What TOOLS will the student and others need?
(Marfilius, S. 2008)
Using the SETT process and Decision Making Guide It is intended that you use this as a guide. The Decision Making Guide follows the SETT (Student, Environment, Task, and Tool) format with a subcategory of Sensory Considerations included with Student and Environment. Additional categories include:
Narrowing the Focus to help identify a specific task in order to select appropriate assistive technologies
Implementation Plan to assign trials, dates, responsibilities and data collection
Follow-Up Plan to set a date for the team to reconvene and review the student’s progress
Again, this is intended as a guide; during the actual assessment process, each topic should be written in large print where everyone can see (i.e., on a flip chart or board). Information should then be transferred to paper for distribution, filing, and future reference. For more information about using the SETT process, please refer to Chapter 1 of this manual.
The questions posed in the guide are not intended to be all inclusive but rather to prompt the team to consider as many factors as possible in order to identify and ultimately try appropriate assistive technology tools and strategies for their students.
WATI Assistive Technology Decision Making Guide Area of Concern: Reading Problem Identification
What are the student’s abilities & difficulties related to reading?
Review Section 6 WATI Student Information Guide (Chapter 1, page33)

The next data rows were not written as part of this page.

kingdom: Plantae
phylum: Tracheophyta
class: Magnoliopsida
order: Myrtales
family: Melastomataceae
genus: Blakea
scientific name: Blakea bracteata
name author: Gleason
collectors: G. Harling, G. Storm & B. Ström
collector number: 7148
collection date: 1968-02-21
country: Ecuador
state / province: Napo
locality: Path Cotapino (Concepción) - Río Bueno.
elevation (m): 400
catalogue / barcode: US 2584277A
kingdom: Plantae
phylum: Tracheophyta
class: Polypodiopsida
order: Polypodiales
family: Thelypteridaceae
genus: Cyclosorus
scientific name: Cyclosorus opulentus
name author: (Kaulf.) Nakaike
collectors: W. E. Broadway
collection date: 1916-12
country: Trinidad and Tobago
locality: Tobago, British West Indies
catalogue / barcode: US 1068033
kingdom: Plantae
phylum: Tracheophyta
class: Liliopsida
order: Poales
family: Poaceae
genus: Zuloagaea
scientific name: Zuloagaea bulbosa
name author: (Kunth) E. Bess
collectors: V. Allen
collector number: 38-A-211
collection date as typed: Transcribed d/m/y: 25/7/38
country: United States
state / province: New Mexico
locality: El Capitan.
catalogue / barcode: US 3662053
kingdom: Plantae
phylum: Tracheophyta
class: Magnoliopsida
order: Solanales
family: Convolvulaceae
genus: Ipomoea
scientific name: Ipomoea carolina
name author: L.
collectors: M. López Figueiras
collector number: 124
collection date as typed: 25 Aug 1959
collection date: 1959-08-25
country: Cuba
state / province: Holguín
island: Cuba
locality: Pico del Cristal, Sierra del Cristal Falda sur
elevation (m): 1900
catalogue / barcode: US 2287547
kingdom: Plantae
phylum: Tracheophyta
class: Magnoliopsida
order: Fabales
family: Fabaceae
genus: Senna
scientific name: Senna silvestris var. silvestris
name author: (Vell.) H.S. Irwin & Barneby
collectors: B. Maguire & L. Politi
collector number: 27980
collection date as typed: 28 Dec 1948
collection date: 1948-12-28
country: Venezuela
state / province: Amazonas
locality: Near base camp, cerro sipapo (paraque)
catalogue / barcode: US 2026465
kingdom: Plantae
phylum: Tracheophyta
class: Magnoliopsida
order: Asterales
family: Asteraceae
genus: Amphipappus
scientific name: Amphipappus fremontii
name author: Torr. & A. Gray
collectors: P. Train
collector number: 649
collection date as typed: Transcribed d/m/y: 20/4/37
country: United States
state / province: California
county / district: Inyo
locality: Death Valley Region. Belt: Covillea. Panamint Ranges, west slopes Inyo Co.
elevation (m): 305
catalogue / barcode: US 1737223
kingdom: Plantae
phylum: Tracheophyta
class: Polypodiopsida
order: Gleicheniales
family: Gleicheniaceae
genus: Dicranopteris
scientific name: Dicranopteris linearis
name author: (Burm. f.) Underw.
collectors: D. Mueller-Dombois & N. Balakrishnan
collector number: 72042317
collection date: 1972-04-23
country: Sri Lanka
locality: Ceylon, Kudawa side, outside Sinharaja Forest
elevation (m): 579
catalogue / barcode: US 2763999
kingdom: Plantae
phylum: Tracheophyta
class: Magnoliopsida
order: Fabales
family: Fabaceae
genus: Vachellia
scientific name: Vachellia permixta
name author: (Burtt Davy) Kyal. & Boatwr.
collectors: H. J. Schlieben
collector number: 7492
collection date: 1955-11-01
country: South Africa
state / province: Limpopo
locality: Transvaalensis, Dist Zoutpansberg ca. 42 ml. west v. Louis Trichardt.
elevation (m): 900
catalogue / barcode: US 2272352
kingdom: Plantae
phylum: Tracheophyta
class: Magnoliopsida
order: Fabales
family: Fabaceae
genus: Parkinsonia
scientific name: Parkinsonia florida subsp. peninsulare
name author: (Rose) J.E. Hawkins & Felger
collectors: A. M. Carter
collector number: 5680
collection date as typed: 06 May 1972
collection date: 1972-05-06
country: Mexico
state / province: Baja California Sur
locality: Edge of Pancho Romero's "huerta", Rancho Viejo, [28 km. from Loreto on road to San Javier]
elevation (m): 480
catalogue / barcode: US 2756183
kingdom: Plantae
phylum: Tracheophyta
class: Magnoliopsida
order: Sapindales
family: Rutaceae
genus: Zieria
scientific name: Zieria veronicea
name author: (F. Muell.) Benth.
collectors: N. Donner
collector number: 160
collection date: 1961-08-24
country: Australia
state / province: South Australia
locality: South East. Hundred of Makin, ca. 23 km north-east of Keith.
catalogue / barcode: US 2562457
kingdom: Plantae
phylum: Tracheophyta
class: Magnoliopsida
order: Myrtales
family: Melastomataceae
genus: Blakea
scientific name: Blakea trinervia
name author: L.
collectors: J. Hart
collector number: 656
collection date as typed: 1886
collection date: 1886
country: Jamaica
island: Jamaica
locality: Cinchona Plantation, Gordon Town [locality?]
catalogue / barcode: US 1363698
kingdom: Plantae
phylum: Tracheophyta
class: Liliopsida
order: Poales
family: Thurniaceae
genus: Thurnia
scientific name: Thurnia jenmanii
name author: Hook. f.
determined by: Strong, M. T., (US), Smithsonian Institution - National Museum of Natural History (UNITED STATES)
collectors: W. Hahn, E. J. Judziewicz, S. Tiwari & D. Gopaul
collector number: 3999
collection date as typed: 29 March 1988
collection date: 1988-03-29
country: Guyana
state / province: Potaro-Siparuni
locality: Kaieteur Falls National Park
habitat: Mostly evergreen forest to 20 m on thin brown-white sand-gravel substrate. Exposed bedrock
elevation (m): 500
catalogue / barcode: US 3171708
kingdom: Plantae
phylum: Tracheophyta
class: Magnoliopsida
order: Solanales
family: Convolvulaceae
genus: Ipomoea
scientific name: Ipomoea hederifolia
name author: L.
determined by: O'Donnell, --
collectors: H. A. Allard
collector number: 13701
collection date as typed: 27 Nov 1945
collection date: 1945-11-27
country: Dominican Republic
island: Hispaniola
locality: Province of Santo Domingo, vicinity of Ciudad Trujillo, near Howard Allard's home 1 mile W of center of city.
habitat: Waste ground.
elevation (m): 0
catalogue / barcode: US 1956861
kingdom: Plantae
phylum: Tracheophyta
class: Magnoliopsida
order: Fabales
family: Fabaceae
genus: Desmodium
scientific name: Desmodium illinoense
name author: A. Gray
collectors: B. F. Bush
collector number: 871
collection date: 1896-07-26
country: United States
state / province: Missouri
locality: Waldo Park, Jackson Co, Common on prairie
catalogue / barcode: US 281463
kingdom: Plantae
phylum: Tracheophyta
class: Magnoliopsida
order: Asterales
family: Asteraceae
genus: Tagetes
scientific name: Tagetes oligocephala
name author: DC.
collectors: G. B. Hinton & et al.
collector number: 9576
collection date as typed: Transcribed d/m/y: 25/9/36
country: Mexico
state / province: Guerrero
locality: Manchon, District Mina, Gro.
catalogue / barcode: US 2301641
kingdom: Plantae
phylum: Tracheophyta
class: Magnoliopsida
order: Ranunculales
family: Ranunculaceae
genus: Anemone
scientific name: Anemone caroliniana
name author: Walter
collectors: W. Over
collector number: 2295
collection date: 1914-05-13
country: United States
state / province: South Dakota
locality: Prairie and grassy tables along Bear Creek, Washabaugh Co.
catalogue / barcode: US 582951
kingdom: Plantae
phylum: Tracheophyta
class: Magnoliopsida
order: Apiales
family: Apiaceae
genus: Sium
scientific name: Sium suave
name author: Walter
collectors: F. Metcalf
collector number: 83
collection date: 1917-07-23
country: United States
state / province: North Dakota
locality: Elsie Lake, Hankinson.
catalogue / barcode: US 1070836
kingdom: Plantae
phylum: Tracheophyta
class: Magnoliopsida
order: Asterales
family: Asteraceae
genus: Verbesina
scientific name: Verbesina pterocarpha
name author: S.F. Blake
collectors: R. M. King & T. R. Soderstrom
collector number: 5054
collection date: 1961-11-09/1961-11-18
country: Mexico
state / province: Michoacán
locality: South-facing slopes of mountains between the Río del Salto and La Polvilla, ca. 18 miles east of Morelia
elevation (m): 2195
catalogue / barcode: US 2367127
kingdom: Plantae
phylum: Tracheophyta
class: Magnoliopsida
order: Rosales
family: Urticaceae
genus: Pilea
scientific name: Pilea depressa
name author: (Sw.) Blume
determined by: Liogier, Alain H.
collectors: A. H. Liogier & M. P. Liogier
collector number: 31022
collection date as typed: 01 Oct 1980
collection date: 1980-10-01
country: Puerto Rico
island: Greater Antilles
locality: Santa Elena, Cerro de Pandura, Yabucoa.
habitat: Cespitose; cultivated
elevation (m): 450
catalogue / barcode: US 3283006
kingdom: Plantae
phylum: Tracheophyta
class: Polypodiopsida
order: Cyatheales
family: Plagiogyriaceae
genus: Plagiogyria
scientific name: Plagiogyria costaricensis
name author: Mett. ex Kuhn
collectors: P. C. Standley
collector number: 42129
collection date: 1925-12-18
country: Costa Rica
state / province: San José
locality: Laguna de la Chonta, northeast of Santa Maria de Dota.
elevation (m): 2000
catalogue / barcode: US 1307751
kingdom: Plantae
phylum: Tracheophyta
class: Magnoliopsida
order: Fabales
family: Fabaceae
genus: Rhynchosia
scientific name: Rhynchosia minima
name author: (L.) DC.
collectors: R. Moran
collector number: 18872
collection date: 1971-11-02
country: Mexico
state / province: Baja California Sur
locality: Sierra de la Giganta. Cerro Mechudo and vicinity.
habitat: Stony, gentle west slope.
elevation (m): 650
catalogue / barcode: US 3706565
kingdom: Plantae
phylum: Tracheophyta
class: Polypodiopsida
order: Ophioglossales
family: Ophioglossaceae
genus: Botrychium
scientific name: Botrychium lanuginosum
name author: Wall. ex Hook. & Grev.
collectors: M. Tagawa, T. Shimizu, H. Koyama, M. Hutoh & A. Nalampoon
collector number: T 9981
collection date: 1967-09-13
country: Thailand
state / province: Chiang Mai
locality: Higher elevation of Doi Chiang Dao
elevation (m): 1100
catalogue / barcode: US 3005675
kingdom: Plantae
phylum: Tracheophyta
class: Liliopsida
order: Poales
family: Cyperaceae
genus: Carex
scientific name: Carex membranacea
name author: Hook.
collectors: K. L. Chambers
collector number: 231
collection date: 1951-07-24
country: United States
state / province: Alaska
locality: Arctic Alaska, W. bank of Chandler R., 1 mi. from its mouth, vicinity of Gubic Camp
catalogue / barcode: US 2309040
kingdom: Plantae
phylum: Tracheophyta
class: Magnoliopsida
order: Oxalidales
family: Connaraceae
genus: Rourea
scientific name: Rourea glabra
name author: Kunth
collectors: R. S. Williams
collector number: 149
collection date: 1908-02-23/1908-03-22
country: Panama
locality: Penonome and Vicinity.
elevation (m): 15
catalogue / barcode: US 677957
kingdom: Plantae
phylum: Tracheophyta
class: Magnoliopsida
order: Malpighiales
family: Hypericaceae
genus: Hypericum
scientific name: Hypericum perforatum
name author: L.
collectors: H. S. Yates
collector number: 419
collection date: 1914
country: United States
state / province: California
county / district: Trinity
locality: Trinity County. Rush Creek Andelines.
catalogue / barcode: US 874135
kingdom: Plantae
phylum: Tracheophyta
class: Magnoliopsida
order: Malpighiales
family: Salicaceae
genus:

Use a Feature Match Process to discuss and select idea(s) from
AT Trials/Services Needed:
Formulate reading objectives to determine effectiveness of trial
Who & When
Set specific date now.
Important: It is intended that you use this as a guide. Each topic should be written in large print where everyone can see them (i.e. on a flip chart or board). Information should then be transferred to paper for distribution, filing, and future reference.